Silent majority masih berlaku dan floating mass masih berlaku.  Floating mass adalah massa yang sengaja mengambangkan dirinya,  karena tidak ingin  mencolok dalam menunjukkan ideologi politiknya. Resiko keamanan telah dialami saat benturan massa yang fundamemtal secara ideologi terjadi di masa lalu.  Dan yang kedua; floating mass terjadi karena rakyat sudah tidak mengenali lagi apa itu ideologi. Ideologi bukan lagi di otak rakyat, namun di perut rakyat. Ideologi adalah sembako dan itu final bagi silent majority, sekaligus yang mendasari langgengnya  floating mass di Indonesia.
Bagi pemerintahan negara dunia ketiga :  selama dunia internasional terutama negara-negara donor masih mempercayai administrasi sebuah pemerintahan di negara dunia ketiga, - dimana negara dunia ketiga sebagai penyedia bahan mentah untuk negara maju/donor-, maka dipastikan pemerintahan negara dunia ketiga itu akan baik-baik saja.
Hubungan negara dunia ketiga dan negara adi kuasa dan negara donor telah menjadi faktor hubungan internal, dan bukan lagi faktor hubungan eksternal.

Garis Massa
Indonesia praktis tidak lagi mengenal adanya garis massa. Karena garis massa hanya dikenal pada saat Indonesia baru saja merdeka. Saat romantisme revolusi, garis massa terbentuk. Dan kemudian garis massa menjadi samar dan tidak lagi dianggap penting setelah orde baru berkuasa.  Garis massa adalah sebuah line atau sebuah garis ideology yang dianut secara militan dan mendalam oleh massa yang telah mendapatkan pendidikan politik dari partai politik secara intens.
Saat orde lama,  garis massa menjadi perhatian ilmu politik karena semangat rakyat yang baru saja merdeka masih menggebu-gebu untuk menunjukkan identitas nasionalnya.
Kini massa yang ada adalah  mayoritas floating mass (massa mengambang).

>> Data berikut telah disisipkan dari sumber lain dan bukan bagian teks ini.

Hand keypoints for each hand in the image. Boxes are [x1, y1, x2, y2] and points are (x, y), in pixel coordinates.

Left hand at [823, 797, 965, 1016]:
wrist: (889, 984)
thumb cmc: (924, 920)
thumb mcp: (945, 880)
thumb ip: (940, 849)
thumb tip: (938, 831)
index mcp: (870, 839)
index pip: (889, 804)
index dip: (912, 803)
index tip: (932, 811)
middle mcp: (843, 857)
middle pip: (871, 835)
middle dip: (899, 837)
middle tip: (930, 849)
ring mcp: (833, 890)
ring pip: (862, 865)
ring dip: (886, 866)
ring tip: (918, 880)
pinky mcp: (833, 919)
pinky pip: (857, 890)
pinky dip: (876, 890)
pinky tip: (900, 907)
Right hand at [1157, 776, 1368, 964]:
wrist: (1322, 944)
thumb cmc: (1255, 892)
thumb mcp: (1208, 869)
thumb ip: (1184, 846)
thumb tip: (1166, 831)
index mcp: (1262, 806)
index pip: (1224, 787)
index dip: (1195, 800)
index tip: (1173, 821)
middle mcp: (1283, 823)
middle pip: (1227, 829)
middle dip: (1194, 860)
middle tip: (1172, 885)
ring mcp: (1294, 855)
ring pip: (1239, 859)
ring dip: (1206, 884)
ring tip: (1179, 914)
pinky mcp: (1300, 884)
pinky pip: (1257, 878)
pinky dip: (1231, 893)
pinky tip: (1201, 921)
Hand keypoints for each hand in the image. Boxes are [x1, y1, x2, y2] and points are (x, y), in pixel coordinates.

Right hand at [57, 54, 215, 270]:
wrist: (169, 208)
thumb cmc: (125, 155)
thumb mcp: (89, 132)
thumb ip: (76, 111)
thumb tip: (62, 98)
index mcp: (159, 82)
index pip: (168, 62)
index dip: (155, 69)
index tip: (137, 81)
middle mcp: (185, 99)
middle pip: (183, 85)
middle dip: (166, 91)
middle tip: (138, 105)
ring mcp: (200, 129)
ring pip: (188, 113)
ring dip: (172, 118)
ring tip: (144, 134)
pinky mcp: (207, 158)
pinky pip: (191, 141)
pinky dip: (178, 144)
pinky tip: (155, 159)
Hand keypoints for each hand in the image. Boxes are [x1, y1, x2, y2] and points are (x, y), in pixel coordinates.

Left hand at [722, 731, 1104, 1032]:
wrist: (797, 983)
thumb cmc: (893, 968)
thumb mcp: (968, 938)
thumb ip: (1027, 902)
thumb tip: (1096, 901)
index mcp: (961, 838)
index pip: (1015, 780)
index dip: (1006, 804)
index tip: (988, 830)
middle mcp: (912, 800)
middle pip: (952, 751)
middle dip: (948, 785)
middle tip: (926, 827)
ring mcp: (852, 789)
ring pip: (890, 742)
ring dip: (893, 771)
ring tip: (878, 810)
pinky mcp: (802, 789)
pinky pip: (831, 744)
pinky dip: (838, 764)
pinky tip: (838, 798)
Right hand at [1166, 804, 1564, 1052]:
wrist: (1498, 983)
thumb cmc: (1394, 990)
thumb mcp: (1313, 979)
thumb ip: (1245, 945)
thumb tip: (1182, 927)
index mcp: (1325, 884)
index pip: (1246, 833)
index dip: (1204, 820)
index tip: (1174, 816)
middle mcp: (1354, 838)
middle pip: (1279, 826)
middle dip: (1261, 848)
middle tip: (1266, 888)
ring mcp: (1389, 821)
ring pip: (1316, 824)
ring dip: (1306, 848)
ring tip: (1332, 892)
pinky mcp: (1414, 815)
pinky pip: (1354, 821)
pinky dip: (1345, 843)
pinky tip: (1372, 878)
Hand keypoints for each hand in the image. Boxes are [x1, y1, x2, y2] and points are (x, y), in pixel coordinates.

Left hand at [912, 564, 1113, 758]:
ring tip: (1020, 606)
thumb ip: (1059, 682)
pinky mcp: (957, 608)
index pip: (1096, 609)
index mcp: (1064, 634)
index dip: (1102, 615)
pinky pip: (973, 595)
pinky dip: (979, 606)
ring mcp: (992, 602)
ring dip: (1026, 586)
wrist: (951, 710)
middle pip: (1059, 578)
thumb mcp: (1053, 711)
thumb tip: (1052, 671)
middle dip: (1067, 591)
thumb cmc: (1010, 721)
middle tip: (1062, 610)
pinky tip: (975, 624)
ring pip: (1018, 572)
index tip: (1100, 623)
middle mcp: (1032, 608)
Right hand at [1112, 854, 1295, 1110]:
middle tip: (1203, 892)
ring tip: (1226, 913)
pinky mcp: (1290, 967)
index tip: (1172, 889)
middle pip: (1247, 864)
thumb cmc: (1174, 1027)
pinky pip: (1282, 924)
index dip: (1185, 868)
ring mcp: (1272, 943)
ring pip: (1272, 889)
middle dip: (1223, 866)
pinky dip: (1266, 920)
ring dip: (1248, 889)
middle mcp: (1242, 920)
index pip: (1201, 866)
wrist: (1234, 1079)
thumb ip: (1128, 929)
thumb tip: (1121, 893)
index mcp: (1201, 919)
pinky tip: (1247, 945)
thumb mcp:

Bahkan adanya sentimen parsial di tingkat grass root masih kerap melihat ‘baju’ orang.
Dengan begitu, rakyat Indonesia yang mayoritas lebih memilih damai, dipastikan secara mayoritas lebih baik menjadi massa mengambang daripada berdebat dengan tetangganya yang terlihat lain pakai ‘baju’lain dan tentunya beda pendapat.
Agaknya silent majority dan massa mengambang masih akan terus terjadi di Indonesia karena ideologi sekarang, entah mau pakai baju apa saja, adalah ; mayoritas ber-ideologi merkantilisme, di mana setiap orang secara sah boleh bermimpi akan menjadi pelaku ekonomi yang bertarung di pasar bebas kapital-free market liberal. Survival of the fittest.
Seperti di Amerika bahwa American Dream adalah menjadi impian sah setiap orang, bahkan seorang buruh bekerja secara spartan, karena dalam benaknya dia bermimpi akan berkesempatan menjalani gaya hidup luks. (*)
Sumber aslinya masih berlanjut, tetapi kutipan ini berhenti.